# [EXCERPT]
This gives us one thumbnail only, so we will need to duplicate this process for the number of thumbnails you want to have in your gallery. For example, if we want a 4 column gallery (hence the span3 class) and 2 rows, we will copy this 8 times and each time we paste it, just change the thumbnail and full image paths to the next photo you are adding; repeat the process for each one.

Part 4 – Adding the Spotlight Overlay

This is an easy part because you just have to add a little “data-spotlight” snippet of code like this to our link:

<a class=”gj-gallery” title=”This gives us our lightbox caption” href=”path-to-full-image” data-spotlight=”on” >

Part 5 – Adding the Lightbox

This is another easy part which also adds one more little “data-lightbox” snippet to our link:

<a class=”gj-gallery” title=”This gives us our lightbox caption” href=”path-to-full-image” data-spotlight=”on” data-lightbox=”group:mygroup1;titlePosition:inside;” >

What this does is load the lightbox when the thumbnail is clicked on, but it also adds a group of functions which connects all thumbnails as a gallery and also puts the caption title inside the image like the screenshot of the lightbox further up the page. The connection to make a gallery is done with this part:

group:mygroup1;

Where “mygroup1” is the name of the gallery. Of course you can name it anything you want, but this has to be used on the other thumbnail links as well.

# [EXTRACTED DATA]
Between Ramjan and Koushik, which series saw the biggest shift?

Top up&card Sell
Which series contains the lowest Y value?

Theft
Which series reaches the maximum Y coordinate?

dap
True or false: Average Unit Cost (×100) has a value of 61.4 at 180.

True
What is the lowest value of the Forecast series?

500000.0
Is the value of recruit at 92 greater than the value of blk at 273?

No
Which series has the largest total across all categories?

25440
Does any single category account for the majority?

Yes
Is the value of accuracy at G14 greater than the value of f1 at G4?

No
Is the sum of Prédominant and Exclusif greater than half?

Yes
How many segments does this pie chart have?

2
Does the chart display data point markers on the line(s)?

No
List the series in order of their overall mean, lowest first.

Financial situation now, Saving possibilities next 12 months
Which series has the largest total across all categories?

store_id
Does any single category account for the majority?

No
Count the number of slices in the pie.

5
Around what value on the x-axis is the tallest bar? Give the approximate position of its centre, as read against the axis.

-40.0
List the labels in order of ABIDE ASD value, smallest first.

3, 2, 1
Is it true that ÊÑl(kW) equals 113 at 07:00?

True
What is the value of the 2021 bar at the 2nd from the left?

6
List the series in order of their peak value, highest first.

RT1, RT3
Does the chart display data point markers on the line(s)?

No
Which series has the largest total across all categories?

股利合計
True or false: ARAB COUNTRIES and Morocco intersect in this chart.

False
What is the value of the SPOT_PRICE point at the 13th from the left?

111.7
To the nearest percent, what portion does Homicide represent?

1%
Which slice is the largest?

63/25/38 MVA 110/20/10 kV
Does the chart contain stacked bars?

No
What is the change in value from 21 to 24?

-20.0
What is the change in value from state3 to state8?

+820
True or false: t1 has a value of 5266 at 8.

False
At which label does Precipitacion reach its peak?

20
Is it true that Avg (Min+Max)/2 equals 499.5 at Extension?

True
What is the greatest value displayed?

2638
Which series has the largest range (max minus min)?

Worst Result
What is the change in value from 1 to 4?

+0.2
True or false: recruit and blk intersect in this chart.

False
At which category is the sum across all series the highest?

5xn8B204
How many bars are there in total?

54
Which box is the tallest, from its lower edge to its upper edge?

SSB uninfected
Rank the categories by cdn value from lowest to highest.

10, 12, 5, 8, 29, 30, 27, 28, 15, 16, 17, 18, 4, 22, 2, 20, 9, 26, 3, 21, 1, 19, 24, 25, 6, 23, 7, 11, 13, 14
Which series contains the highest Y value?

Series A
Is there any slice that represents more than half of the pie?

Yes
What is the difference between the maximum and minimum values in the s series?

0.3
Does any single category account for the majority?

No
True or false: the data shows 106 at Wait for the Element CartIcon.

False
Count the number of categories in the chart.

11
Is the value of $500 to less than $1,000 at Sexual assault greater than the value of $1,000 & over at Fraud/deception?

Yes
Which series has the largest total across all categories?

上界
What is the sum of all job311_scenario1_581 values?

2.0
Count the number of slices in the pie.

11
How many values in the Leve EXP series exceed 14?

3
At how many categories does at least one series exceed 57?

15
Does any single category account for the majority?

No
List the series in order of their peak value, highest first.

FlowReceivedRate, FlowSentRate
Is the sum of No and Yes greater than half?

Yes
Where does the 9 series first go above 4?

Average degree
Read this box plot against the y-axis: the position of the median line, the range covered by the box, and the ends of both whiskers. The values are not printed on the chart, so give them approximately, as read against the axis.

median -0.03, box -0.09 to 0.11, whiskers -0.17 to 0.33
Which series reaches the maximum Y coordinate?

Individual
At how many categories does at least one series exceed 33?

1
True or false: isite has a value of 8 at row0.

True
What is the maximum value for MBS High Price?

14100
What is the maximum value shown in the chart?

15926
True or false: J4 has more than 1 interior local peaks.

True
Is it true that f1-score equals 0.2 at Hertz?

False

# [PROMPT]
According to the gallery tutorial excerpt, what does "mygroup1" represent in the data-lightbox snippet?

# [RESPONSE AREA]
It is the name of the gallery.